[TEXT SECTION Boundary: Start]
Loading arbitrary values spanning multiple words is more complex, and is often able to be done simply by storing the constant in .rodata and loading it when needed, although fsmbi can be useful on occasion.

2. Immediate value to local store

#movw $50, Int16

# Write first byte
ila $6,Int16        # load the address of the target
lqa $7,Int16        # load the qword
il $8,0             # load the upper byte of the constant into preferred slot
cbd $9,0($6)        # insertion mask for higher byte
shufb $10,$8,$7,$9  # shuffle the upper byte into the qword
stqa $10,Int16      # write the word back
# Write second byte
il $11,1            # load 1 for address offsetting
cbd $12,1($6)       # insertion mask for lower byte
il $13,50           # load the lower byte of the constant into preferred slot
lqx $14,$6,$11      # load Int16+1
shufb $15,$13,$14,$12 # shuffle lower byte into qword
stqx $15,$6,$11     # write back qword

Writing two bytes to a non-aligned memory location is a messy business.

  • All loads and stores transfer 16 bytes of data between registers and 16-byte aligned memory locations.
  • The chd instruction, used to generate masks to be used to shuffle halfwords into a quadword assumes that the halfword is aligned in the first place.  As it is not, and could be crossing a quadword boundary, I write it here as two bytes.

The lqa instruction (a-form) is used for the first load, to fetch from an absolute local store address.  lqx (x-form) is used for the second load, because the address needs to be offset by one — on first glance, lqa and lqd appeared to be better choices, but these do not store all of the lower bits of the immediate part to be used, which would have prevented the one-byte offset.  So x-form is used as the zeroing of lower bits happens after the addition of the preferred word slots of two registers.

I suspect that this can be done better.

(It’s worth taking a look at Jaymin’s post on write-combining which looks more deeply at this kind of problem)
[TEXT SECTION Boundary: End]
[ENTRIES PROVIDED Boundary: Start]
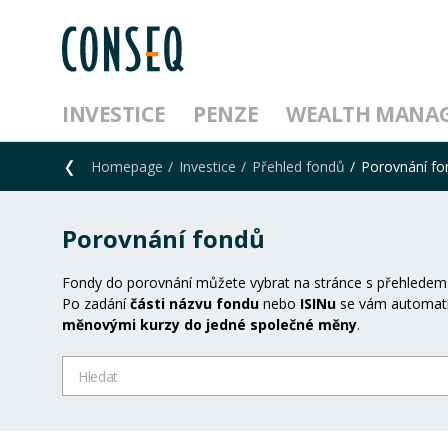
INVESTICE
PENZE
WEALTH MANA
Homepage
Investice
Přehled fondů
Porovnání f
Porovnání fondů
Fondy do porovnání můžete vybrat na stránce s přehledem
Po zadání
části názvu fondu
nebo
ISINu
se vám automati
měnovými kurzy do jedné společné měny
.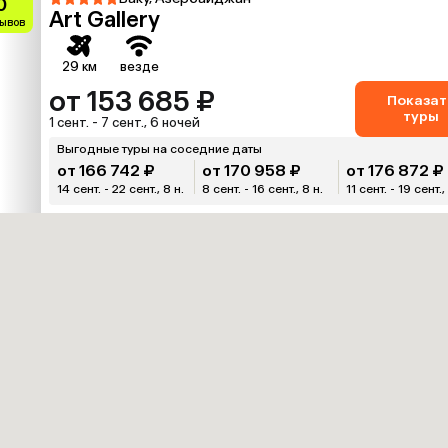
0
Art Gallery
зывов
29 км
везде
от 153 685 ₽
Показат
туры
1 сент. - 7 сент., 6 ночей
Выгодные туры на соседние даты
от 166 742 ₽
от 170 958 ₽
от 176 872 ₽
14 сент. - 22 сент., 8 н.
8 сент. - 16 сент., 8 н.
11 сент. - 19 сент.,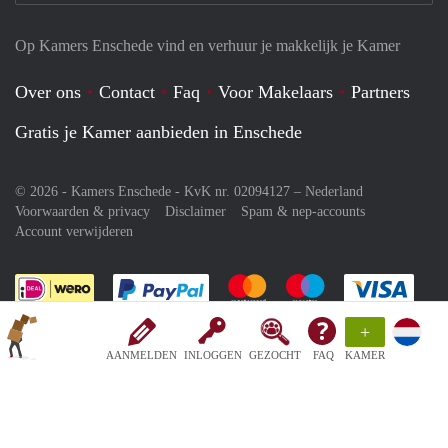
Op Kamers Enschede vind en verhuur je makkelijk je Kamer
Over ons
Contact
Faq
Voor Makelaars
Partners
Gratis je Kamer aanbieden in Enschede
© 2026 - Kamers Enschede - KvK nr. 02094127 –
Nederland
Voorwaarden & privacy
Disclaimer
Spam & nep-accounts
Account verwijderen
Je rekent gemakkelijk af met Paypal
Je rekent gemakkelijk af met M
Je rekent gemakkelij
Je re
+
AANMELDEN
INLOGGEN
GEZOCHT
FAQ
KAMER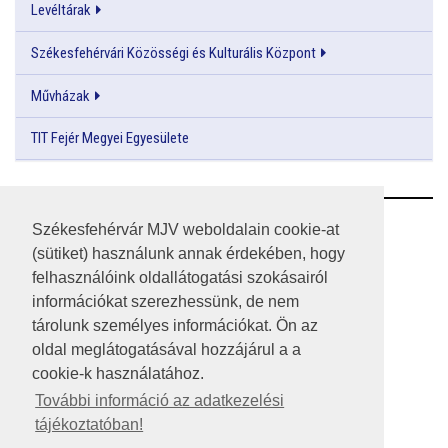
Levéltárak
Székesfehérvári Közösségi és Kulturális Központ
Művházak
TIT Fejér Megyei Egyesülete
RSS
Székesfehérvár MJV weboldalain cookie-at
(sütiket) használunk annak érdekében, hogy
A HONLAP 2017.03.31-I ÁLLAPOTA
felhasználóink oldallátogatási szokásairól
információkat szerezhessünk, de nem
JOGI NYILATKOZAT
tárolunk személyes információkat. Ön az
IMPRESSZUM
oldal meglátogatásával hozzájárul a a
cookie-k használatához.
MÉDIAAJÁNLAT
További információ az adatkezelési
tájékoztatóban!
KÖZÉRDEKŰ ADATOK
[ENTRIES PROVIDED Boundary: End]
▶ **TASK INSTRUCTIONS**
Copy from the assembly text, starting at "The lqa instruction" and ending at "be done better.", and write it down unchanged.

▶ **RESULT FOR THIS EXERCISE**
The lqa instruction (a-form) is used for the first load, to fetch from an absolute local store address.  lqx (x-form) is used for the second load, because the address needs to be offset by one — on first glance, lqa and lqd appeared to be better choices, but these do not store all of the lower bits of the immediate part to be used, which would have prevented the one-byte offset.  So x-form is used as the zeroing of lower bits happens after the addition of the preferred word slots of two registers.

I suspect that this can be done better.